WHAT THE TASK ASKS
Your output should contain every record, unchanged.

PROVIDED MATERIAL

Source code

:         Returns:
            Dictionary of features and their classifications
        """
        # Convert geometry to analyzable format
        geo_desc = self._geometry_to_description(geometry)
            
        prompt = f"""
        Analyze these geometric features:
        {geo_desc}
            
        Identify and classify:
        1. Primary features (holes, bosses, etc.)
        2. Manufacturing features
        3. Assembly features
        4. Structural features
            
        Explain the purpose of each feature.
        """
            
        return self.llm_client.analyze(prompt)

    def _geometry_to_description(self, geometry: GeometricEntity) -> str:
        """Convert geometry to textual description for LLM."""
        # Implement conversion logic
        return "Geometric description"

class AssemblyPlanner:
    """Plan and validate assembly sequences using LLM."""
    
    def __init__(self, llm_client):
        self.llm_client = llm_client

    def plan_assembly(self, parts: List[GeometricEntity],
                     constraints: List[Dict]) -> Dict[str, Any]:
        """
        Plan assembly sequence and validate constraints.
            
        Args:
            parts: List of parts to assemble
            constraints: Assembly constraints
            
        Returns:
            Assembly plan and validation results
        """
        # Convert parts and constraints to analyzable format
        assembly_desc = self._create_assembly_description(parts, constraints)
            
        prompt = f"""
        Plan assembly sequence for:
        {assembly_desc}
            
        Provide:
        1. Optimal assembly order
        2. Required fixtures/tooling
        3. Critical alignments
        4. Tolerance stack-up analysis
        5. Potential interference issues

RESULT OF THE TASK
Source code

:         Returns:
            Dictionary of features and their classifications
        """
        # Convert geometry to analyzable format
        geo_desc = self._geometry_to_description(geometry)
            
        prompt = f"""
        Analyze these geometric features:
        {geo_desc}
            
        Identify and classify:
        1. Primary features (holes, bosses, etc.)
        2. Manufacturing features
        3. Assembly features
        4. Structural features
            
        Explain the purpose of each feature.
        """
            
        return self.llm_client.analyze(prompt)

    def _geometry_to_description(self, geometry: GeometricEntity) -> str:
        """Convert geometry to textual description for LLM."""
        # Implement conversion logic
        return "Geometric description"

class AssemblyPlanner:
    """Plan and validate assembly sequences using LLM."""
    
    def __init__(self, llm_client):
        self.llm_client = llm_client

    def plan_assembly(self, parts: List[GeometricEntity],
                     constraints: List[Dict]) -> Dict[str, Any]:
        """
        Plan assembly sequence and validate constraints.
            
        Args:
            parts: List of parts to assemble
            constraints: Assembly constraints
            
        Returns:
            Assembly plan and validation results
        """
        # Convert parts and constraints to analyzable format
        assembly_desc = self._create_assembly_description(parts, constraints)
            
        prompt = f"""
        Plan assembly sequence for:
        {assembly_desc}
            
        Provide:
        1. Optimal assembly order
        2. Required fixtures/tooling
        3. Critical alignments
        4. Tolerance stack-up analysis
        5. Potential interference issues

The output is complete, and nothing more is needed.